The particular virtue NBC brings to its NHL coverage is top-to-bottom expertise, unmatched anywhere in TV coverage of team sports. The crew of 40 was handpicked two years ago by the executive producer, Scotty Connal, a 45-year-old former NBC page, and remains on hockey from the first TV games in January until the conclusion of the Stanley Cup in May. A good many members of Connal's troupe are hockey players of one caliber or another themselves; before every broadcast they like to have a game in whatever rink they are broadcasting from. Connal once played for the New York Rovers and hockey continued to absorb him when he wasn't busy covering political conventions, space shots or presidential elections.

"I'll admit that I'm a hockey nut," says Connal. "Our crew consists of people who have a definite feeling for the game. That's why we can do what we do. We try to anticipate what might happen. We try to find out everything we can about the players as individuals and about their styles."

Connal is quick to allow that TV hockey has problems. "Some people have no conception of ice hockey and, to be candid, I sure would hate to have to learn the game by watching it on television. The fact is that in the NHL the same people go to all the games.

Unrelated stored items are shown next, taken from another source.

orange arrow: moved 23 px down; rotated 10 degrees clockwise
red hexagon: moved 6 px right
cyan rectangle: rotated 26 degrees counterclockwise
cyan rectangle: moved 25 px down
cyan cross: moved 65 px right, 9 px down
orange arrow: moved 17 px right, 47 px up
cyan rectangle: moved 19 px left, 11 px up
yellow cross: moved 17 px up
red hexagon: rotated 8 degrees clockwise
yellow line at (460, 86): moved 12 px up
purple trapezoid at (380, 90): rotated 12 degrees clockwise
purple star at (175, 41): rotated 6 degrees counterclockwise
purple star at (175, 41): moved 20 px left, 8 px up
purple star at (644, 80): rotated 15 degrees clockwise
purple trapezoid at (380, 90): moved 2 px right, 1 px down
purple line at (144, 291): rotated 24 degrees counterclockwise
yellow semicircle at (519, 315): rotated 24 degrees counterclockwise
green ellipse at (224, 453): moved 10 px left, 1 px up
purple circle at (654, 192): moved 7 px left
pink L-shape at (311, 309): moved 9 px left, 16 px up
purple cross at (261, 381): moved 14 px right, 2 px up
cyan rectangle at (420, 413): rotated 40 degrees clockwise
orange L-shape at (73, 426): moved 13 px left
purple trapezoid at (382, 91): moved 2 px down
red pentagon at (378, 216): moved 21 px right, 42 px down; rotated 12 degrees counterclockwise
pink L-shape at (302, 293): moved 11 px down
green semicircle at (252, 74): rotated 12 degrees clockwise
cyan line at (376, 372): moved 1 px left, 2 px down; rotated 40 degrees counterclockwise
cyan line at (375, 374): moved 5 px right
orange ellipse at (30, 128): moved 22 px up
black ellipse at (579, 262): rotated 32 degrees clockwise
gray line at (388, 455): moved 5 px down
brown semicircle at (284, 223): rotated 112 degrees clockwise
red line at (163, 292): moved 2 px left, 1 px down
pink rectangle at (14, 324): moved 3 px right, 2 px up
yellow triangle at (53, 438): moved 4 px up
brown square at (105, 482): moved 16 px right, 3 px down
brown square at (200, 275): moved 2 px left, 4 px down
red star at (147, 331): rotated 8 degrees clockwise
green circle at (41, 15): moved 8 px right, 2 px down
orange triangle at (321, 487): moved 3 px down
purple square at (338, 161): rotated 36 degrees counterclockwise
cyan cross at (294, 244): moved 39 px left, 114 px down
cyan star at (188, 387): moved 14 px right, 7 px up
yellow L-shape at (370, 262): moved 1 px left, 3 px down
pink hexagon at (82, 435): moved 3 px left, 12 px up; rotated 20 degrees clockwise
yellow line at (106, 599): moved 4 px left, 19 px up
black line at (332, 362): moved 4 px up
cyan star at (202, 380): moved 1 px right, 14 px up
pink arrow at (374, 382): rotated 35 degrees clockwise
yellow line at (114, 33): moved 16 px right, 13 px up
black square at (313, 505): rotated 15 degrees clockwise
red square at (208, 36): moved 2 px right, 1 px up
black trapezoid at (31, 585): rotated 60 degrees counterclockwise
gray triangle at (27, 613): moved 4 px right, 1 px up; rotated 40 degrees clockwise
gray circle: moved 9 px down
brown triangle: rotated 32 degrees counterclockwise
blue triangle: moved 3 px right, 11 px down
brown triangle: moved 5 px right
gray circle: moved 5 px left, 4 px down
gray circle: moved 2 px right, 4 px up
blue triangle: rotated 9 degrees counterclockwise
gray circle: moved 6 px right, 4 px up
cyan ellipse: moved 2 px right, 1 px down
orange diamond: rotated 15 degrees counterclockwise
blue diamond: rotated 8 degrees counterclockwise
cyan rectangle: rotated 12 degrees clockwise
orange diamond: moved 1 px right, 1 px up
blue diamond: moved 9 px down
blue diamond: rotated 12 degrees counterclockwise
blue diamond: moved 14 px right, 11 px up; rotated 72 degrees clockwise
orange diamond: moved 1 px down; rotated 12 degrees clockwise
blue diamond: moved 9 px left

You can go to Boston Garden and see the same people in the same seats for 10 years. Many of the fans we are trying to reach have never had the opportunity to experience an NHL game." There is hope, he thinks, in the large group of youngsters playing hockey in this country. "They're dedicated to the game," Connal says, "and they are going to become tremendous fans in a few years."

The three announcers who do the games for Connal and NBC—Tim Ryan, Brian McFarlane and Ted Lindsay—lend solid credibility to their subject. Ryan and McFarlane have both broadcast hockey in Toronto, where it is the No. 1 sport, and Lindsay's candor is refreshing. Lindsay, of course, was the game's premier leftwinger with the Detroit Red Wings in the late '40s and the '50s. His career record shows 379 goals scored, more than 30 hours spent in penalty boxes and 760 stitches taken.

The isolation shots NBC gives its audience are another plus. "When the puck goes into the net," says Connal, "I want to see what caused the goal—the defenseman missing the check or the scramble in front of the net. Hockey fans are just as sophisticated about their sport as baseball or football fans are about theirs. We feel that the producer and director should know every bit as much about games and teams as the announcers do. One of our top cameramen is Ray Figelski, who flies in every week from California. Ray plays hockey and loves it. He can somehow stay a skater's step ahead of the action because he knows the game."

Connal and his crew have developed some pretty sophisticated techniques. For instance, when they want to get a commercial on the air, the producer pushes a button that activates an electric cummerbund around the waist of the linesman. A mild shock registers on the official's stomach and he starts to look for a point when the action slows down. The interruptions are not as long or as obvious as they are in pro football.

NBC's current position on future hockey telecasts was succinctly stated last week by Carl Lindemann, Vice President, Sports: "We do not care to talk about it at this time." The reason for such standoffishness is, as stated, that this is the final year of the two-year, $6-million-per-year contract with the NHL, and NBC must decide soon about the one-year option. There is no doubt that some station managers in the South and Southwest don't care for the game, no matter how skillfully broadcast, and would not be disappointed if the option is not renewed. As it is, of NBC's 218 outlets, only 180 take hockey.

In the ratings game, NBA basketball (a CBS presentation) outdraws hockey by about two to one (30 million viewers to 15 million) but this year both sports have declined in terms of numbers because ABC has injected Son of Wide World of Sports into its Sunday afternoon programming.

Once Stanley Cup play is concluded, NBC and the NHL will sit down and the network will decide what future hockey may have with it. It will be a pity if their answer is "none."